Fermat's little theorem states that if $~p~$ is a prime number then for any integer $~a~$ the number $~a^p - a~$ is divisible by $~p~$.
What if one fixes the exponent $~n~$ and tries to find all $~m~$ such that for any integer $~a~$ the number $~a^n - a~$ is divisible by $~m~$? Is it true that there is at least one such $~m~$? Is the set of all such $~m~$ finite? Do you have any ideas how we can find them all?
I'm not sure that this questions have any reasonable mathematical importance - rather it's just my own curiosity. Thanks in advance for any ideas.
Given $n>1$ we must find all the possible values of $m$ for which $a^{n}\equiv a \bmod m$ for all $a$, call this set $M$.
It is clear that if $m\in M$ then $m$ is square-free.
The Chinese remainder theorem ensures that the distinct primes $p_1,p_2\dots p_n$ are all in $M$ if and only if $p_1p_2\dots p_n$ is in $M$.
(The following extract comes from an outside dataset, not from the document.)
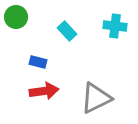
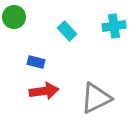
green circle: moved 2 px left
cyan cross: moved 1 px left; rotated 15 degrees counterclockwise
blue rectangle: moved 2 px left
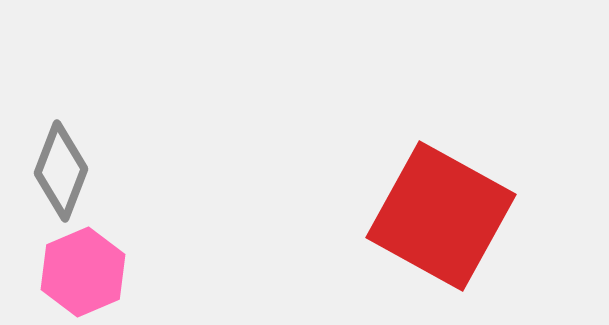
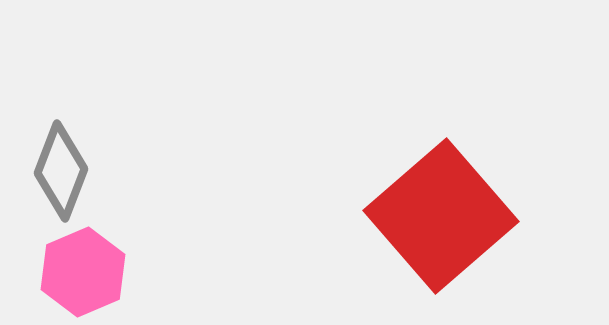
red square: rotated 20 degrees clockwise
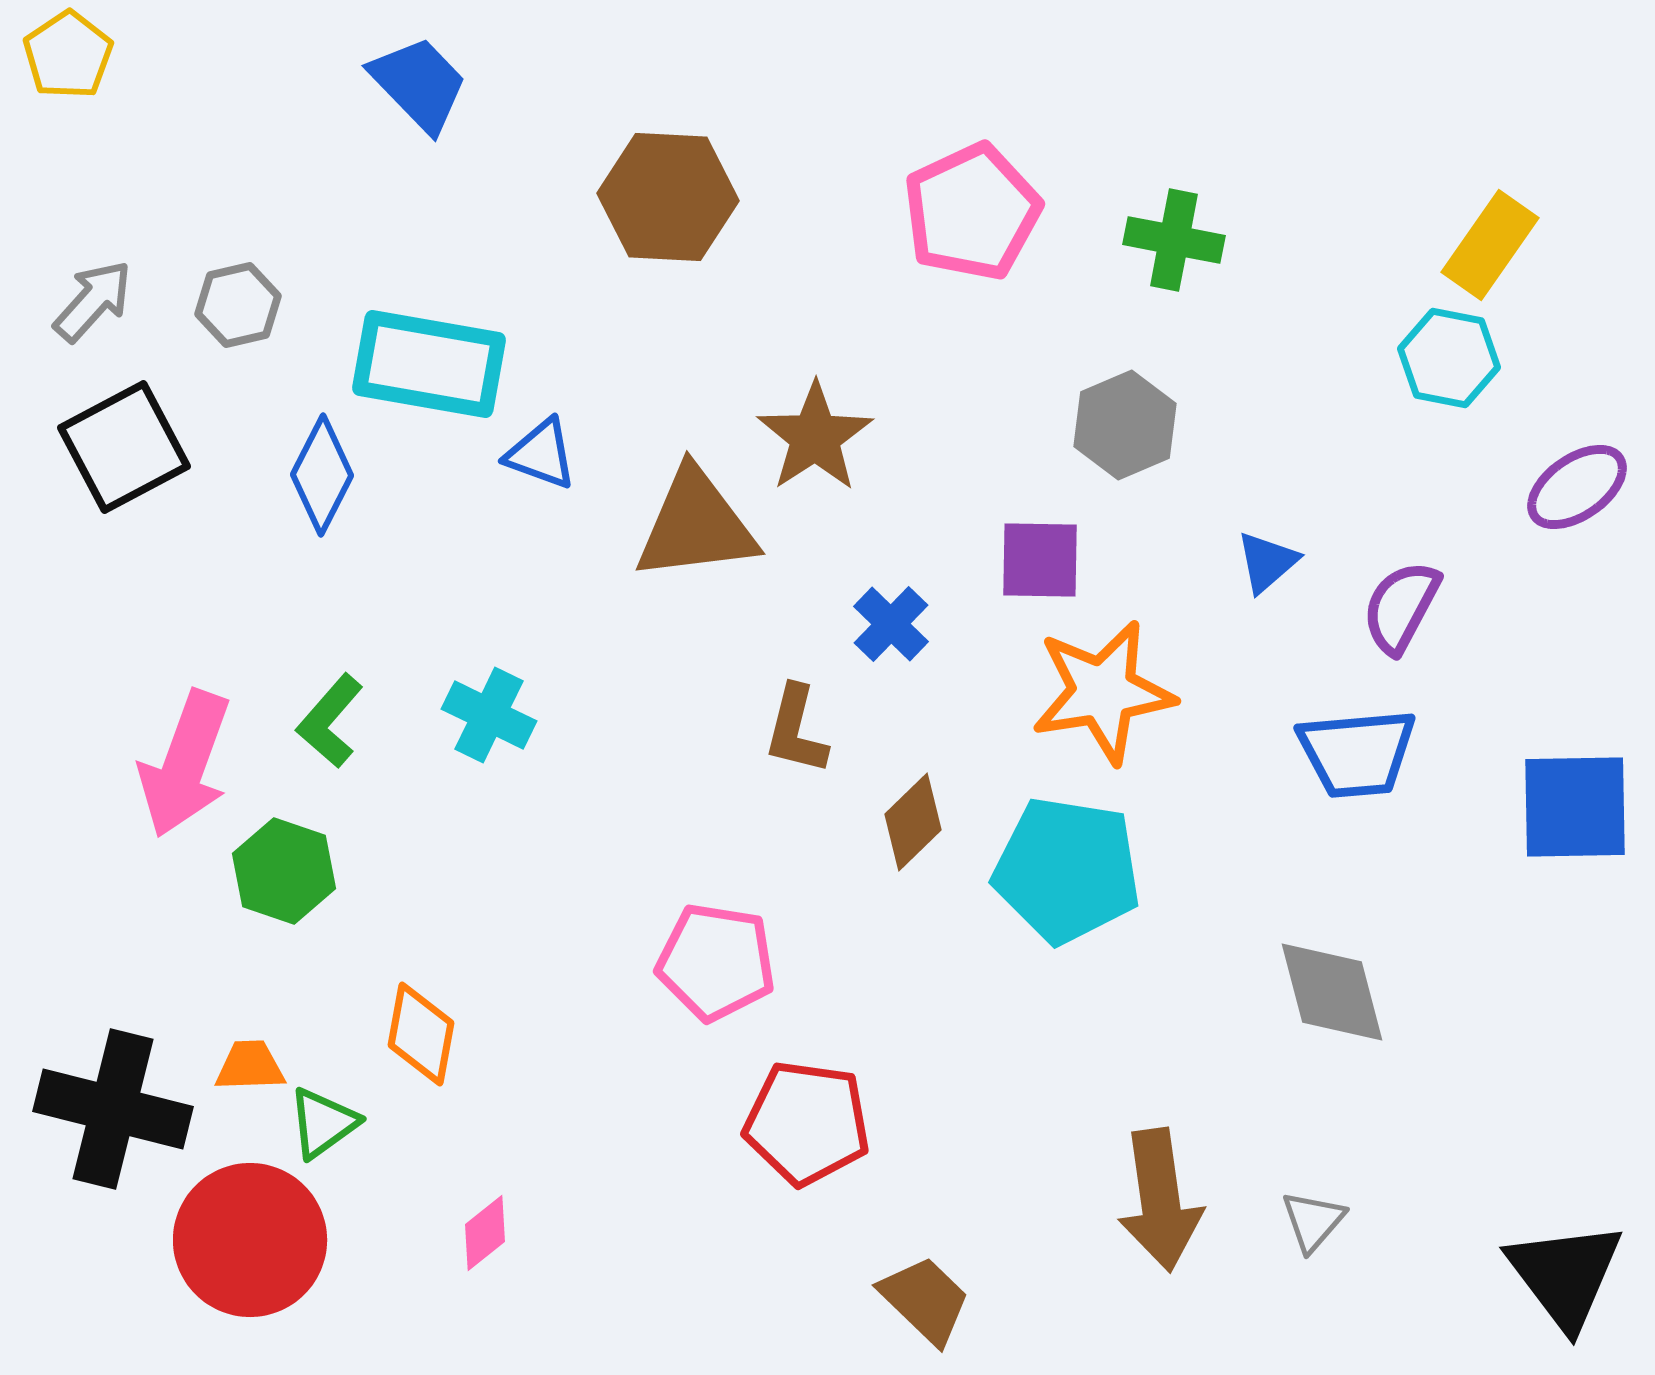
Therefore, to characterize $M$ it suffices to find all primes $p$ so that $a^n\equiv a \bmod p$ for all $a$, this is equivalent to finding all the primes $p$ so that $a^{n-1}\equiv 1 \bmod p$ for all $a$ which are not a multiples of $p$.
Since the multiplicative group of $\mathbb Z_p$ is cyclic these are exactly the prime numbers for which $p-1$ divides $n-1$.
So $m$ is in $M$ if and only if $m$ is square-free and every prime divisor $p$ of $m$ satisfies $p-1|n-1$.